Ziemlich gefasst war Thomas Brendel, als das Unterfangen missglückt war, zumindest einen Zähler am Haarwasen zu stibitzen und den Sprung des gastgebenden TSV Steinbach Haiger an die Tabellenspitze zu verhindern. „Es war eine ordentliche Leistung gegen eine starke Mannschaft, die qualitativ gut bestückt ist“, sagte der Trainer und Sportliche Leiter des Fußball-Regionalligisten FSV Frankfurt zur 1:3 (0:2)-Niederlage.
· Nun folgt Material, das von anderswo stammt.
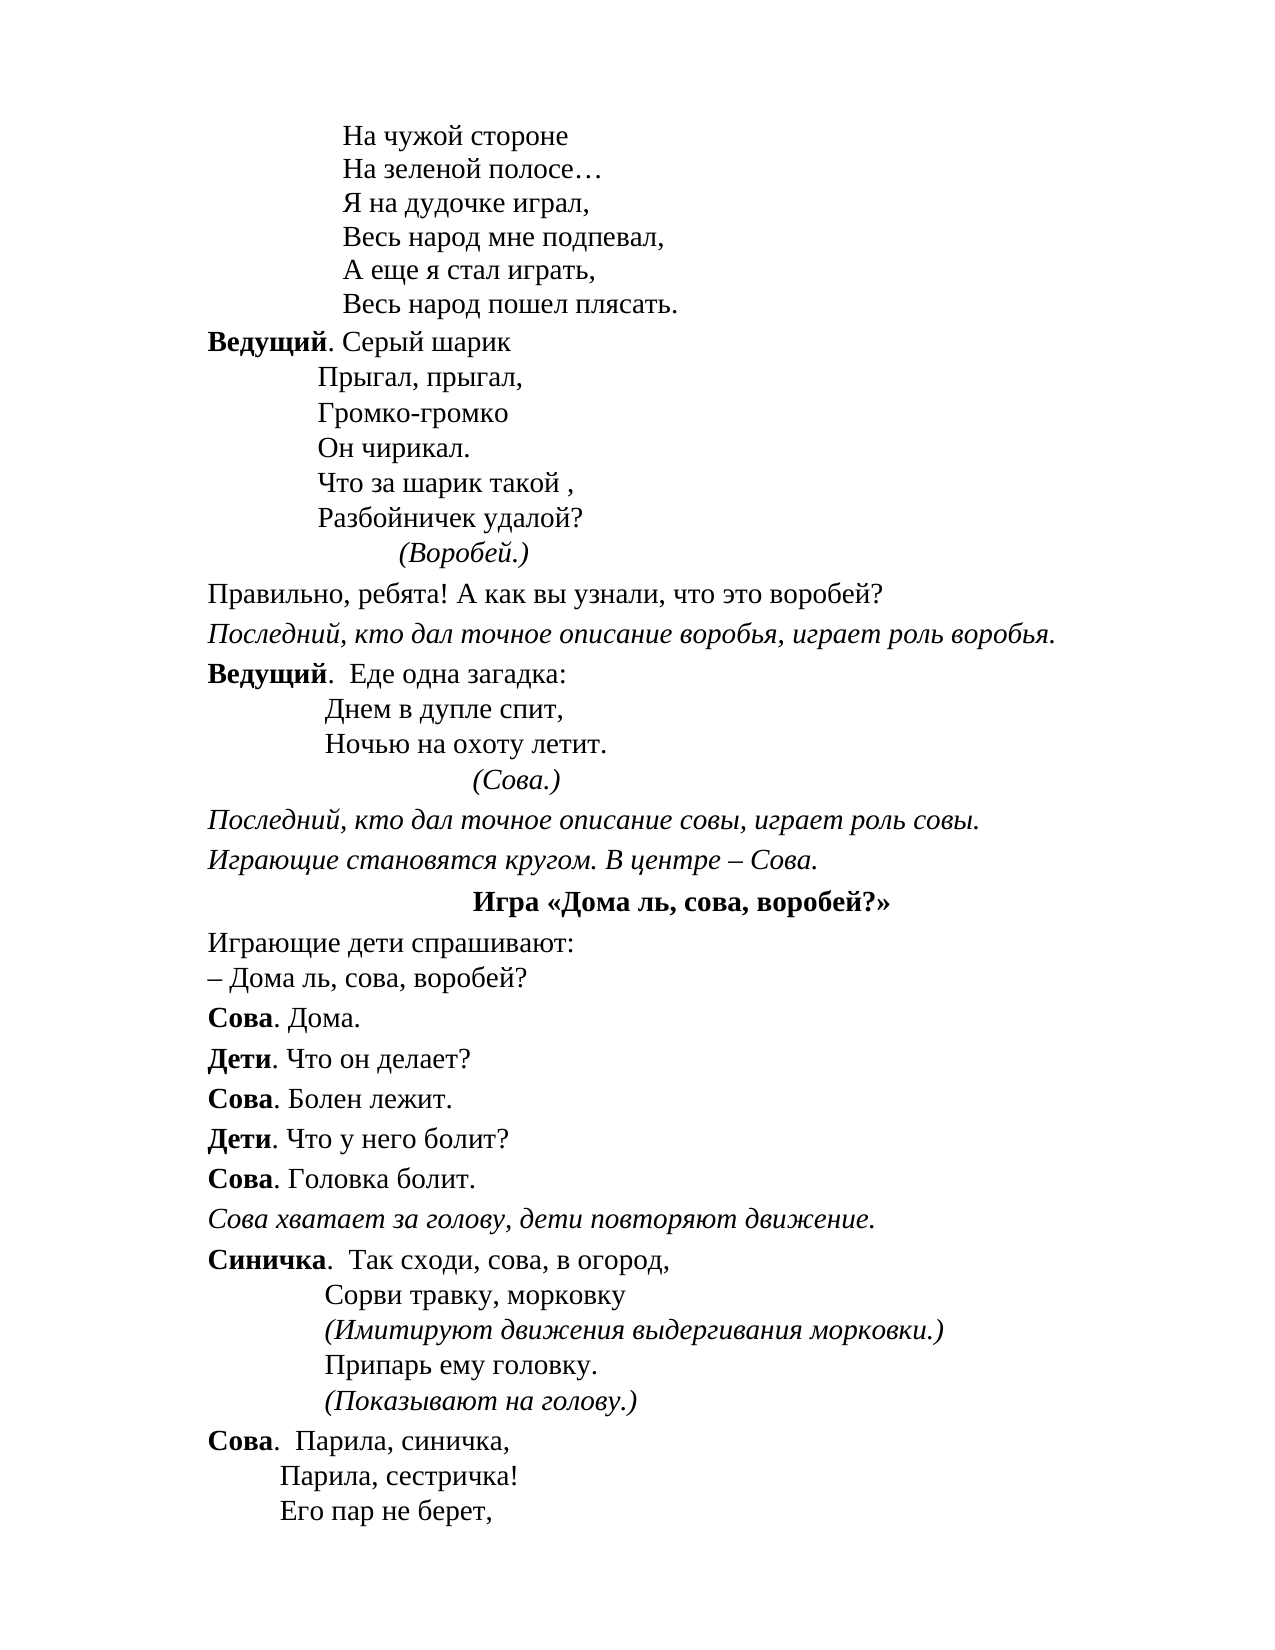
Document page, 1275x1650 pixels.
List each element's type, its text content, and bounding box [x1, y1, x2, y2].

Zum ersten Mal in dieser Saison begrüßte der Titelanwärter aus Mittelhessen über 1000 Zuschauer im Stadion, darunter auch etwa 70 FSV-Anhänger. Und die sahen ihr Team zunächst mit reichlich Defensivaufgaben konfrontiert. Torwart Daniel Endres konnte sich dabei gegen Enis Bytyqi (9.) und Paul Milde (13.) auszeichnen. Nach 26 Minuten war er allerdings machtlos, als Sasa Strujic einköpfte. Nur wenig später legte David Kamm Al-Azzawe nach – wieder per Kopf nach Eckstoß. Beide Torschützen hatten sich ihren Aufpassern Alieu Sawaneh und Lukas Gottwalt entziehen können.
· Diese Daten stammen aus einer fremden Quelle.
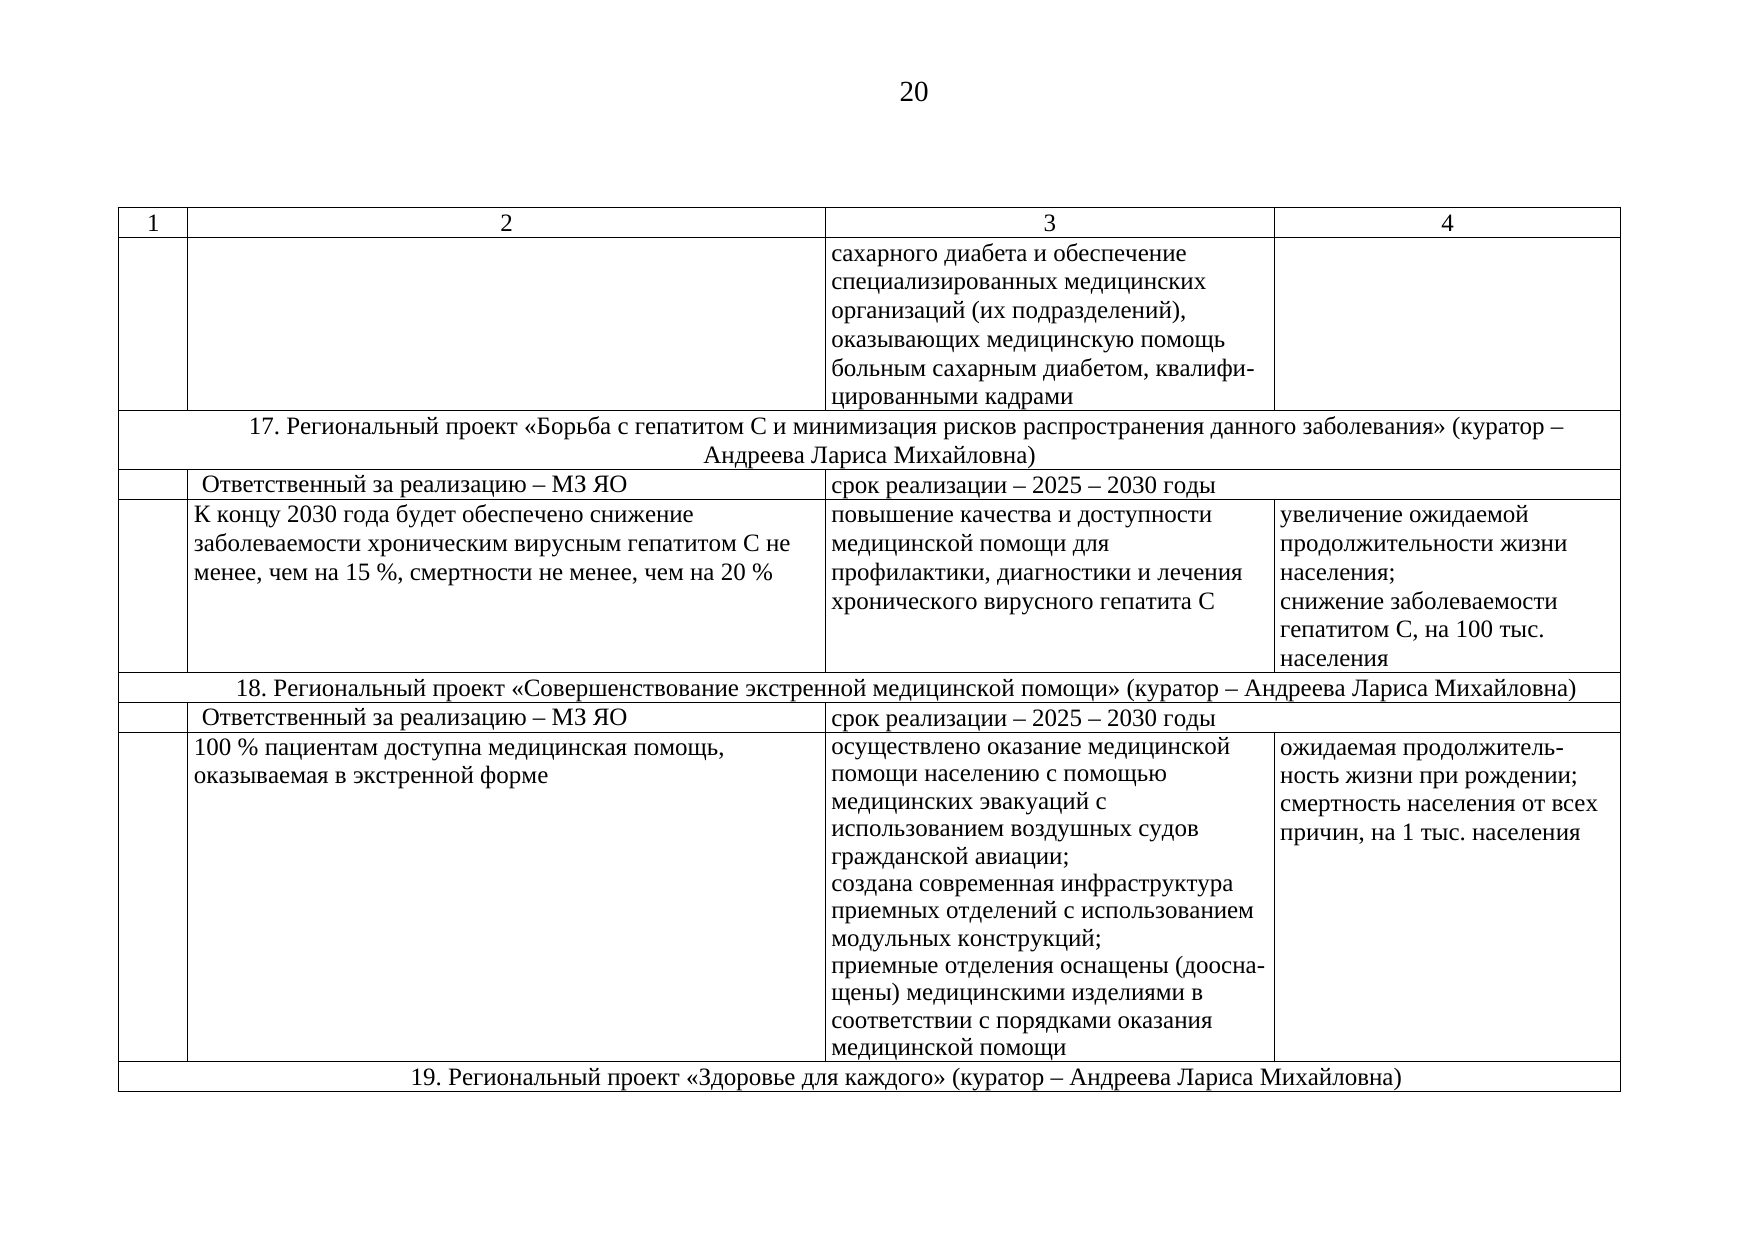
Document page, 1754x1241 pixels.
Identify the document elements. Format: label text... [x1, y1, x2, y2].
Der FSV war nun darum bemüht, möglichst schnell den Anschlusstreffer zu markieren. Die beste Chance dazu vor der Pause hatte Arif Güclü, der die Latte traf (29.). Kurz nach dem Seitenwechsel war es dann aber so weit: Nach Kombination über Andu Kelati und Güclü traf Jake Hirst. „Nach dem Tor waren wir gut unterwegs“, sagte Brendel. Doch eine zwingende Ausgleichschance konnte nicht kreiert werden.

Denkpause für Mangafic

Nach Ballverlust in der gegnerischen Hälfte fiel schließlich die Entscheidung, Milde vollendete den Konter zum 3:1 (59.). „In Überzahl“, monierte Brendel, habe sich seine Mannschaft das Gegentor eingefangen. Wie bei den vorigen beiden sei „schlecht verteidigt“ worden – Defizite, die die cleveren Haigerer ausnutzten. Während Kelati und Bahattin Karahan noch für eine Resultatsverbesserung hätten sorgen können, verpassten auf der Gegenseite Bytyqi und Dino Bisanovic das 4:1.
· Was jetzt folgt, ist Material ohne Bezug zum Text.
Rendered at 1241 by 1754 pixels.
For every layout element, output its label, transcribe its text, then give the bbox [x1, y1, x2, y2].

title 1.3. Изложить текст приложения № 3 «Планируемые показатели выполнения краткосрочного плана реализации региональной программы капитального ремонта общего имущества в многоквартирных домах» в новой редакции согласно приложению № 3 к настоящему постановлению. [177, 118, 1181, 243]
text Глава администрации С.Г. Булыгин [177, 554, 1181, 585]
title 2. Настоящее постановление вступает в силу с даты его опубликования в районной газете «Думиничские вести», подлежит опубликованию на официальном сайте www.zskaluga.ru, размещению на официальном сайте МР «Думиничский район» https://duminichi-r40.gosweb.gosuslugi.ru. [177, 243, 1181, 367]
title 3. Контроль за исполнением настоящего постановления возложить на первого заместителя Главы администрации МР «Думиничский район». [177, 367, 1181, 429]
Nicht im Bornheimer Kader stand das etatmäßige defensive Mittelfeld. Während Ahmed Azaouagh laut Brendel wegen einer Bronchitis kurzfristig ausgefallen sei, hatte dies bei Denis Mangafic ganz andere Gründe. „Ich habe ihm eine Pause gegeben. Wir waren nicht zufrieden mit seiner Einstellung und Trainingsleistung.“

War die Nichtberücksichtigung des Denkers und Lenkers, der zu den wichtigsten Akteuren im Team gehört, eine einmalige Sache? „Ich hoffe es“, sagte Brendel. Es liegt also laut dem Trainer ganz an Mangafic.